Si la direction de la rébellion est encore méconnue des capitales européennes, cet Abdelhakim Belhaj n’est, lui, pas un nouveau-venu : plus connu sous le nom d’Abou Abdallah al-Sadek, il s’agit d’une des principales figures du djihadisme libyen, comme l’a rappelé vendredi le quotidien Libération. Cet homme incarne toutes les incertitudes autour de la Libye post-Kadhafi et inquiète les services de renseignement.

Fondateur du GICL, très proche d’Al-Qaïda

Né le 1er mai 1966 en Libye, Abdelhakim Belhaj a fait ses armes en Afghanistan contre l’URSS, avant de fonder le Groupe islamique combattant libyen (GICL). Avec l’accord des talibans, cet organisme ouvre plusieurs camps d’entraînement dans ce pays, dont certains formeront des volontaires liés à Al-Qaïda.

Reconnu en 2007 par l’organisation de Ben Laden, le GICL devient une priorité pour la CIA, qui arrête Abdelhakim Belhaj en 2003 en Malaisie. Remis aux services secrets libyens en 2004, il est libéré cinq ans plus tard, l’un des fils de Kadhafi ayant décidé d’opérer une réconciliation du régime avec les islamistes. Mais Abdelhakim Belhaj décide de se retourner contre son libérateur début 2011 en rejoignant avec ses hommes la rébellion.

"Ont-ils changé d’idéologie ? J’en doute"

Les services de renseignement suivent donc avec la plus grande attention l’évolution du GICL. "Les services secrets américains, européens et arabes reconnaissent que l’influence d’anciens membres de ce groupe les inquiète", confiait mi-juillet un cadre des renseignements arabes au quotidien New York Times.

"Il est facile de changer de nom et de dire “Nous n’appartenons pas à Al Qaïda”, mais la vraie question est de savoir s’ils ont changé d’idéologie… et j’en doute", avait-il ajouté sous couvert d’anonymat.
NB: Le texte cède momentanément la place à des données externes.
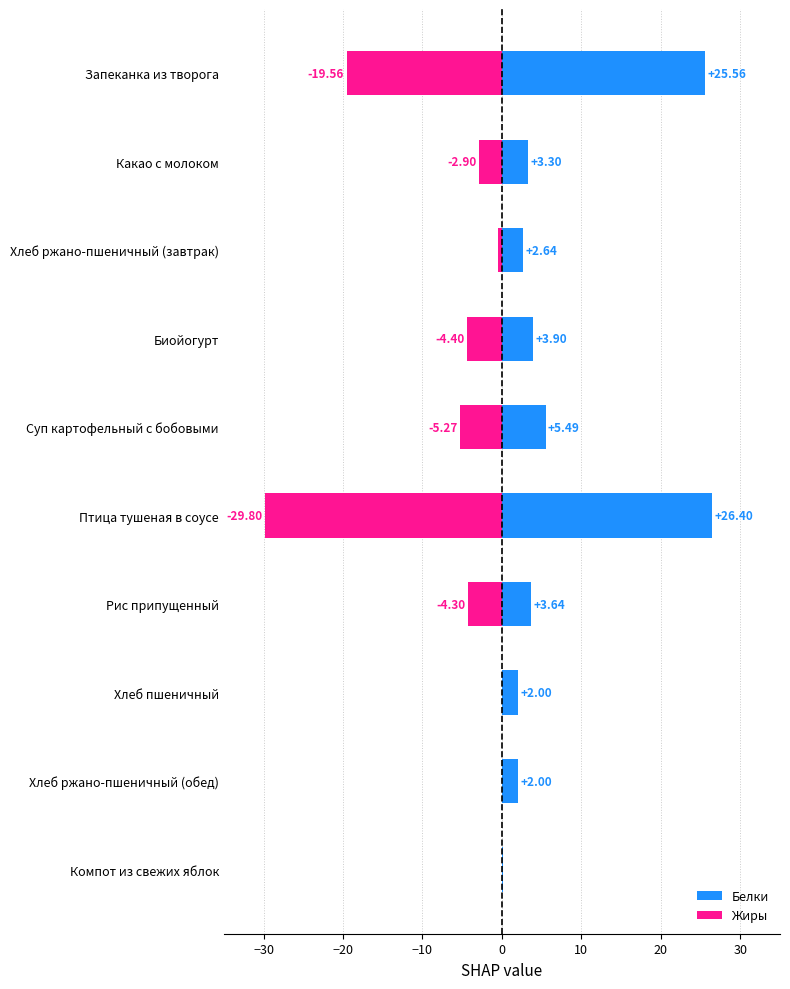

What is the difference between the maximum and minimum values in the Жиры series?

29.8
Abdelhakim Belhaj a d’ailleurs affirmé que ses troupes "ne respecteraient que ce qui est en accord avec la Charia", rapportait mardi le site internet de Foxnews.

L’énigmatique assassinat du général Younès inquiète

L’assassinat fin juillet du général Abdel Fattah Younès, commandant militaire des forces insurgées libyennes, a ravivé ces craintes. Son assassinat n’est pas anodin lorsqu’on sait qu’il a dirigé la lutte de la Libye contre les islamistes des années durant.

Selon la rébellion, ce dernier aurait été tué par une faction proche des islamistes qui l'escortait vers Benghazi, où il devait être interrogé. D'après Ali Tarhouni, membre du Conseil national de transition (CNT), Younès a été tué par des membres de la brigade Obaïda ibn Jarrah, du nom d'un des compagnons du prophète Mahomet.

Seule certitude, les voisins de la Libye se montrent très vigilants, à l’image de l’Algérie. "Nous voulons être sûrs que les nouveaux dirigeants de la Libye sont engagés dans la lutte contre Al-Qaïda dans notre région, c'est essentiel pour de bonnes relations", a confié jeudi une source gouvernementale.